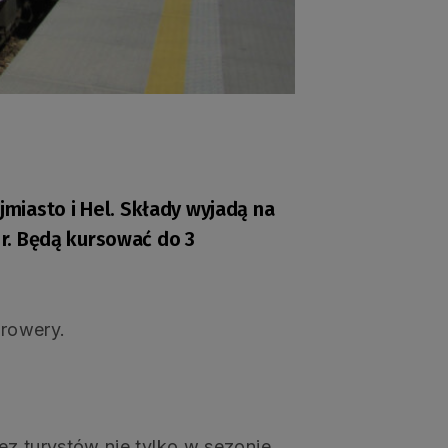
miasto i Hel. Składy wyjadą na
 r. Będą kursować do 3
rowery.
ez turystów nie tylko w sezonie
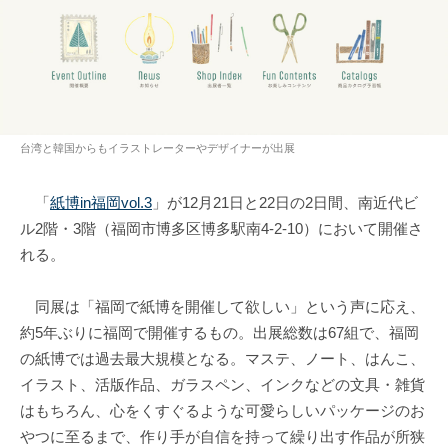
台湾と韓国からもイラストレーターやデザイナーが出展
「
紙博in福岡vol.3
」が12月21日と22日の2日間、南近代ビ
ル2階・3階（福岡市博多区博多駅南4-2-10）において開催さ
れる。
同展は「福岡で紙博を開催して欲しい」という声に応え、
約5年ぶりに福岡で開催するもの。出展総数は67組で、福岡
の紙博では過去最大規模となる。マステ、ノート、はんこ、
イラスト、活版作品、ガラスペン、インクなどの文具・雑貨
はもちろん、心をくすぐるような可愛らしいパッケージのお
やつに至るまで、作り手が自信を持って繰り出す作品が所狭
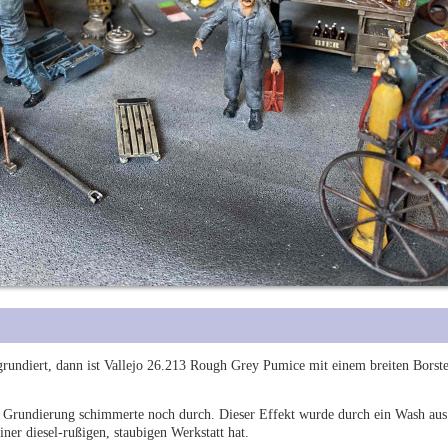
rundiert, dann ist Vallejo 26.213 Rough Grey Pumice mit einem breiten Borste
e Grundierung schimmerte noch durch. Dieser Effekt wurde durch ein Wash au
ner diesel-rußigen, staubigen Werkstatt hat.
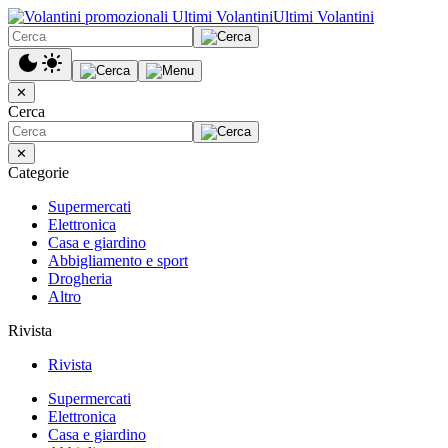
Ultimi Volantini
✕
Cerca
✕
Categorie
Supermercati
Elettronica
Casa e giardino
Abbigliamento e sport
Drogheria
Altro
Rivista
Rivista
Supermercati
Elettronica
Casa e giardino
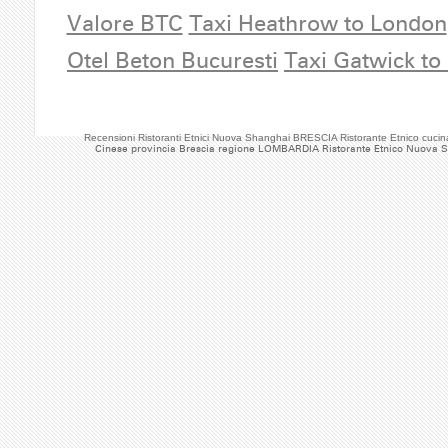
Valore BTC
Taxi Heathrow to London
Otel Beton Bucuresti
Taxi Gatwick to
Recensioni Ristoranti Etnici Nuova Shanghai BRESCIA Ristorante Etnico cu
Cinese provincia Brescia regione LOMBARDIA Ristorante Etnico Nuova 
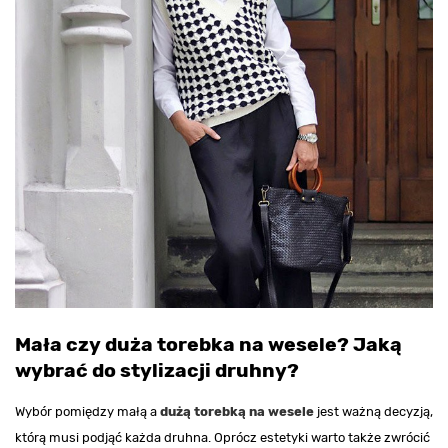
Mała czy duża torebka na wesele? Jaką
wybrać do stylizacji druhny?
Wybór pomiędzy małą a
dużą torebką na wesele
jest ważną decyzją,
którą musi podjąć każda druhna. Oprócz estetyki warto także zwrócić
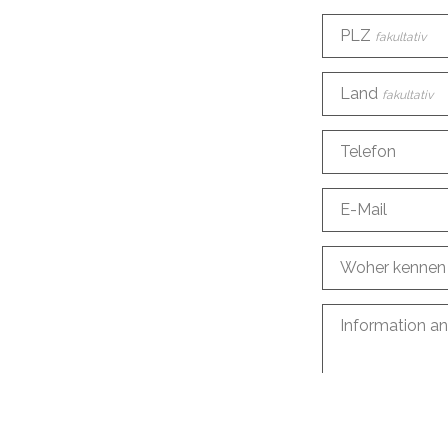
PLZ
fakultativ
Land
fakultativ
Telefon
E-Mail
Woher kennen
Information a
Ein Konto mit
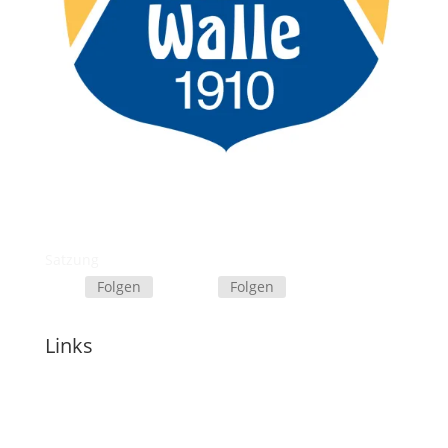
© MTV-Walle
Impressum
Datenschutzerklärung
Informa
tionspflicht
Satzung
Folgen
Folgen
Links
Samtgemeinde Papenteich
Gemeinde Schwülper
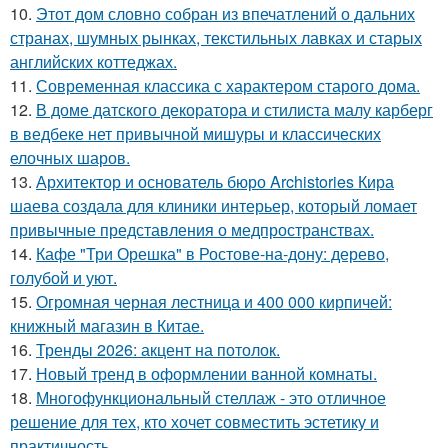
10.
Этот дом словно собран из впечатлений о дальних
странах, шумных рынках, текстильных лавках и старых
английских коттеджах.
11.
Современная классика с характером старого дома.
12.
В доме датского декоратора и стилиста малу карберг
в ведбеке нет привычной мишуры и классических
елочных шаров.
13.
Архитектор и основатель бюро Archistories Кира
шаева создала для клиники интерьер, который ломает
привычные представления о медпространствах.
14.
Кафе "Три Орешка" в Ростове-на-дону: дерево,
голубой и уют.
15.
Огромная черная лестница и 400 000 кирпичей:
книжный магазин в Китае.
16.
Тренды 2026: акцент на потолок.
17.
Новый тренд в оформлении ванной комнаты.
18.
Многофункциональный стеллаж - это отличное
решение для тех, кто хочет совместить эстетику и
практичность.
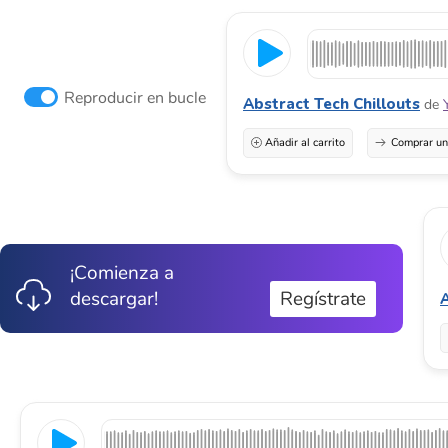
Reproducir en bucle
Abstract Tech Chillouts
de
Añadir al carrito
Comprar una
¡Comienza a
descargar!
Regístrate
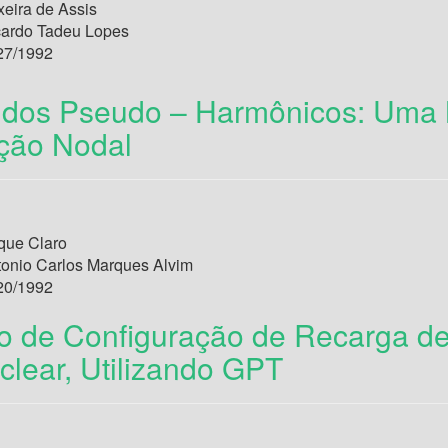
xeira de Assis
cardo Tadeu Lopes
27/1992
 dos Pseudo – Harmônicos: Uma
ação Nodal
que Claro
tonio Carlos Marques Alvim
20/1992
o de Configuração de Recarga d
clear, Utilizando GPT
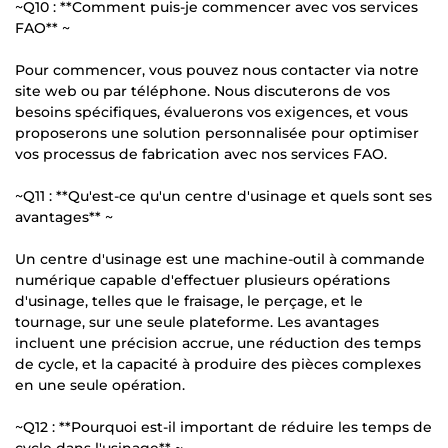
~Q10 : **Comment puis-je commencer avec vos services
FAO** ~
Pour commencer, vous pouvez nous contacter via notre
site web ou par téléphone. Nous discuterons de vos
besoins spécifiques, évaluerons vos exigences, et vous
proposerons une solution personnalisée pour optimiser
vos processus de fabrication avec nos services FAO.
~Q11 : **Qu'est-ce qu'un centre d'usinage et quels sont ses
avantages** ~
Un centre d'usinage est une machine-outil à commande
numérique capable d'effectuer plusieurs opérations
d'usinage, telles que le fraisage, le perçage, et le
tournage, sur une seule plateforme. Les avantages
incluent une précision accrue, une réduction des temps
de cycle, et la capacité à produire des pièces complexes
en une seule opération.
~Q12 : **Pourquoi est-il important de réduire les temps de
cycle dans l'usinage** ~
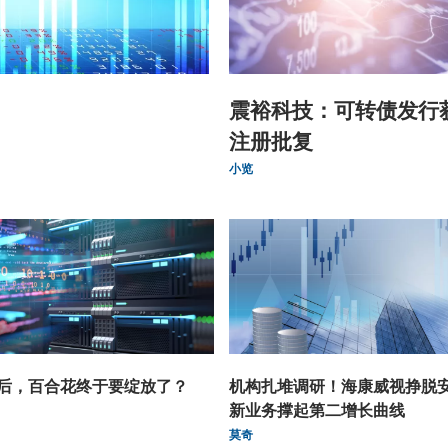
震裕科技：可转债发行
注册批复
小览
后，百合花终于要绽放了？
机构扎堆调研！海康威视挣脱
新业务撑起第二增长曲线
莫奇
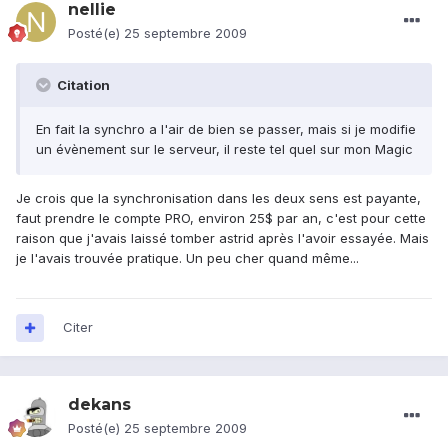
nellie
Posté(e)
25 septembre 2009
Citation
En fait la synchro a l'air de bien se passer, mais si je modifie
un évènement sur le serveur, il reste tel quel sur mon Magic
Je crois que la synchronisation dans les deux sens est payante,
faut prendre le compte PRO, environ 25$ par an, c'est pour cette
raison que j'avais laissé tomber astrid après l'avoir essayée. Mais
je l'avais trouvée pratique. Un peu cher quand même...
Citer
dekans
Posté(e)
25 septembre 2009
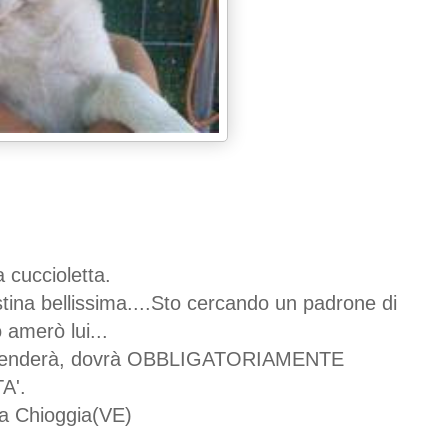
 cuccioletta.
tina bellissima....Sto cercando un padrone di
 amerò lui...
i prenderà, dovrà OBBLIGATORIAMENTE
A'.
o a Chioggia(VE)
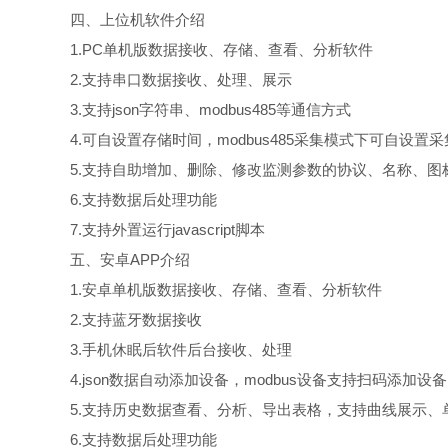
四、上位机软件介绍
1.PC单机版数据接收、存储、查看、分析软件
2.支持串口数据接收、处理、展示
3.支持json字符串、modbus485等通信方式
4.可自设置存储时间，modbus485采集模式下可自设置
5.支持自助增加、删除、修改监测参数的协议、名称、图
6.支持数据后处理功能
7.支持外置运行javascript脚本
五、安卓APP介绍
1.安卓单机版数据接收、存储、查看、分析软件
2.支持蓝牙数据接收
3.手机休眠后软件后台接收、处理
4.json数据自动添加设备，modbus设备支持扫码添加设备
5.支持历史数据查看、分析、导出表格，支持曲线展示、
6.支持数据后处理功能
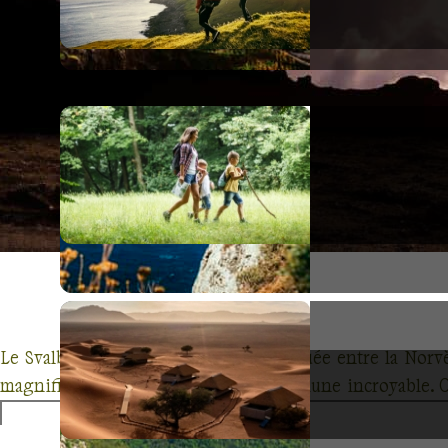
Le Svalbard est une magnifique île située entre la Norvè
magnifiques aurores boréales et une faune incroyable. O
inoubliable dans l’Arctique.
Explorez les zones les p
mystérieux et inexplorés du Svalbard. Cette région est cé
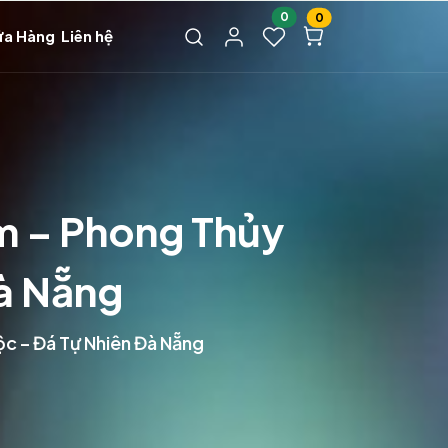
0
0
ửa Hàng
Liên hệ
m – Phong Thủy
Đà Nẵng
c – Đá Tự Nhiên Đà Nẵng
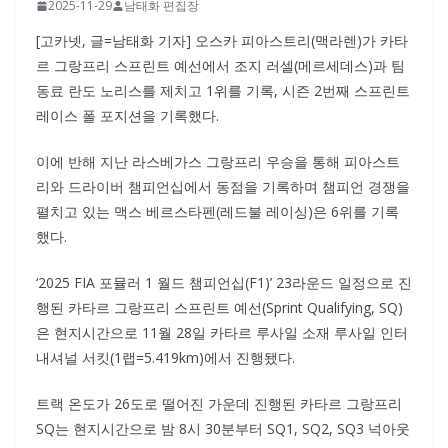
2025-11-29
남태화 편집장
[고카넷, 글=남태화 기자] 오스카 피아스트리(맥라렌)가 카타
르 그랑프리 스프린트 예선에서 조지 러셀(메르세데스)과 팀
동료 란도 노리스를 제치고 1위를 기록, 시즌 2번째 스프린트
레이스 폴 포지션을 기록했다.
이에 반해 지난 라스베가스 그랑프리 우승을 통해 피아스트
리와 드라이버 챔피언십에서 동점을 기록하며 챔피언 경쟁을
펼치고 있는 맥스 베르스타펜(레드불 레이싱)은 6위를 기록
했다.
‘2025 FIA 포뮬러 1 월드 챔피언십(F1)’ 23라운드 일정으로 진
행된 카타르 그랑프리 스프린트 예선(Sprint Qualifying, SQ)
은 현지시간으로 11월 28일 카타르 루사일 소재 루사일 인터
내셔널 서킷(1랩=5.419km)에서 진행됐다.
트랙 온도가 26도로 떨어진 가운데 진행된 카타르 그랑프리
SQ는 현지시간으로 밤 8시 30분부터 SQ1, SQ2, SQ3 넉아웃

▸ The problem
Please reproduce each entry exactly as given and omit the pictures.

▸ Answer below
miasto i Hel. Składy wyjadą na
 r. Będą kursować do 3
rowery.
ez turystów nie tylko w sezonie
台湾と韓国からもイラストレーターやデザイナーが出展
「
紙博in福岡vol.3
」が12月21日と22日の2日間、南近代ビ
ル2階・3階（福岡市博多区博多駅南4-2-10）において開催さ
れる。
同展は「福岡で紙博を開催して欲しい」という声に応え、
約5年ぶりに福岡で開催するもの。出展総数は67組で、福岡
の紙博では過去最大規模となる。マステ、ノート、はんこ、
イラスト、活版作品、ガラスペン、インクなどの文具・雑貨
はもちろん、心をくすぐるような可愛らしいパッケージのお
やつに至るまで、作り手が自信を持って繰り出す作品が所狭
rundiert, dann ist Vallejo 26.213 Rough Grey Pumice mit einem breiten Borste
e Grundierung schimmerte noch durch. Dieser Effekt wurde durch ein Wash au
ner diesel-rußigen, staubigen Werkstatt hat.
Ultimi Volantini
✕
Cerca
✕
Categorie
Supermercati
Elettronica
Casa e giardino
Abbigliamento e sport
Drogheria
Altro
Rivista
Rivista
Supermercati
Elettronica
Casa e giardino
Valore BTC
Taxi Heathrow to London
Otel Beton Bucuresti
Taxi Gatwick to
Recensioni Ristoranti Etnici Nuova Shanghai BRESCIA Ristorante Etnico cu
Cinese provincia Brescia regione LOMBARDIA Ristorante Etnico Nuova 
Mała czy duża torebka na wesele? Jaką
wybrać do stylizacji druhny?
Wybór pomiędzy małą a
dużą torebką na wesele
jest ważną decyzją,
którą musi podjąć każda druhna. Oprócz estetyki warto także zwrócić
PLZ
fakultativ
Land
fakultativ
Telefon
E-Mail
Woher kennen
Information a
Ein Konto mit
© MTV-Walle
Impressum
Datenschutzerklärung
Informa
tionspflicht
Satzung
Folgen
Folgen
Links
Samtgemeinde Papenteich
Gemeinde Schwülper
10.
Этот дом словно собран из впечатлений о дальних
странах, шумных рынках, текстильных лавках и старых
английских коттеджах.
11.
Современная классика с характером старого дома.
12.
В доме датского декоратора и стилиста малу карберг
в ведбеке нет привычной мишуры и классических
елочных шаров.
13.
Архитектор и основатель бюро Archistories Кира
шаева создала для клиники интерьер, который ломает
привычные представления о медпространствах.
14.
Кафе "Три Орешка" в Ростове-на-дону: дерево,
голубой и уют.
15.
Огромная черная лестница и 400 000 кирпичей:
книжный магазин в Китае.
16.
Тренды 2026: акцент на потолок.
17.
Новый тренд в оформлении ванной комнаты.
18.
Многофункциональный стеллаж - это отличное
решение для тех, кто хочет совместить эстетику и
практичность.
Reproducir en bucle
Abstract Tech Chillouts
de
Añadir al carrito
Comprar una
¡Comienza a
descargar!
Regístrate
xeira de Assis
cardo Tadeu Lopes
27/1992
 dos Pseudo – Harmônicos: Uma
ação Nodal
que Claro
tonio Carlos Marques Alvim
20/1992
o de Configuração de Recarga d
clear, Utilizando GPT
~Q10 : **Comment puis-je commencer avec vos services
FAO** ~
Pour commencer, vous pouvez nous contacter via notre
site web ou par téléphone. Nous discuterons de vos
besoins spécifiques, évaluerons vos exigences, et vous
proposerons une solution personnalisée pour optimiser
vos processus de fabrication avec nos services FAO.
~Q11 : **Qu'est-ce qu'un centre d'usinage et quels sont ses
avantages** ~
Un centre d'usinage est une machine-outil à commande
numérique capable d'effectuer plusieurs opérations
d'usinage, telles que le fraisage, le perçage, et le
tournage, sur une seule plateforme. Les avantages
incluent une précision accrue, une réduction des temps
de cycle, et la capacité à produire des pièces complexes
en une seule opération.
~Q12 : **Pourquoi est-il important de réduire les temps de
cycle dans l'usinage** ~
震裕科技：可转债发行
注册批复
小览
后，百合花终于要绽放了？
机构扎堆调研！海康威视挣脱
新业务撑起第二增长曲线
莫奇
nellie
Posté(e)
25 septembre 2009
Citation
En fait la synchro a l'air de bien se passer, mais si je modifie
un évènement sur le serveur, il reste tel quel sur mon Magic
Je crois que la synchronisation dans les deux sens est payante,
faut prendre le compte PRO, environ 25$ par an, c'est pour cette
raison que j'avais laissé tomber astrid après l'avoir essayée. Mais
je l'avais trouvée pratique. Un peu cher quand même...
Citer
dekans
Posté(e)
25 septembre 2009
 cuccioletta.
tina bellissima....Sto cercando un padrone di
 amerò lui...
i prenderà, dovrà OBBLIGATORIAMENTE
A'.
o a Chioggia(VE)
四、上位机软件介绍
1.PC单机版数据接收、存储、查看、分析软件
2.支持串口数据接收、处理、展示
3.支持json字符串、modbus485等通信方式
4.可自设置存储时间，modbus485采集模式下可自设置
5.支持自助增加、删除、修改监测参数的协议、名称、图
6.支持数据后处理功能
7.支持外置运行javascript脚本
五、安卓APP介绍
1.安卓单机版数据接收、存储、查看、分析软件
2.支持蓝牙数据接收
3.手机休眠后软件后台接收、处理
4.json数据自动添加设备，modbus设备支持扫码添加设备
5.支持历史数据查看、分析、导出表格，支持曲线展示、
6.支持数据后处理功能
Le Svalbard est une magnifique île située entre la Norvè
magnifiques aurores boréales et une faune incroyable. O
inoubliable dans l’Arctique.
Explorez les zones les p
mystérieux et inexplorés du Svalbard. Cette région est cé
0
0
ửa Hàng
Liên hệ
m – Phong Thủy
Đà Nẵng
c – Đá Tự Nhiên Đà Nẵng
2025-11-29
남태화 편집장
[고카넷, 글=남태화 기자] 오스카 피아스트리(맥라렌)가 카타
르 그랑프리 스프린트 예선에서 조지 러셀(메르세데스)과 팀
동료 란도 노리스를 제치고 1위를 기록, 시즌 2번째 스프린트
레이스 폴 포지션을 기록했다.
이에 반해 지난 라스베가스 그랑프리 우승을 통해 피아스트
리와 드라이버 챔피언십에서 동점을 기록하며 챔피언 경쟁을
펼치고 있는 맥스 베르스타펜(레드불 레이싱)은 6위를 기록
했다.
‘2025 FIA 포뮬러 1 월드 챔피언십(F1)’ 23라운드 일정으로 진
행된 카타르 그랑프리 스프린트 예선(Sprint Qualifying, SQ)
은 현지시간으로 11월 28일 카타르 루사일 소재 루사일 인터
내셔널 서킷(1랩=5.419km)에서 진행됐다.
트랙 온도가 26도로 떨어진 가운데 진행된 카타르 그랑프리
SQ는 현지시간으로 밤 8시 30분부터 SQ1, SQ2, SQ3 넉아웃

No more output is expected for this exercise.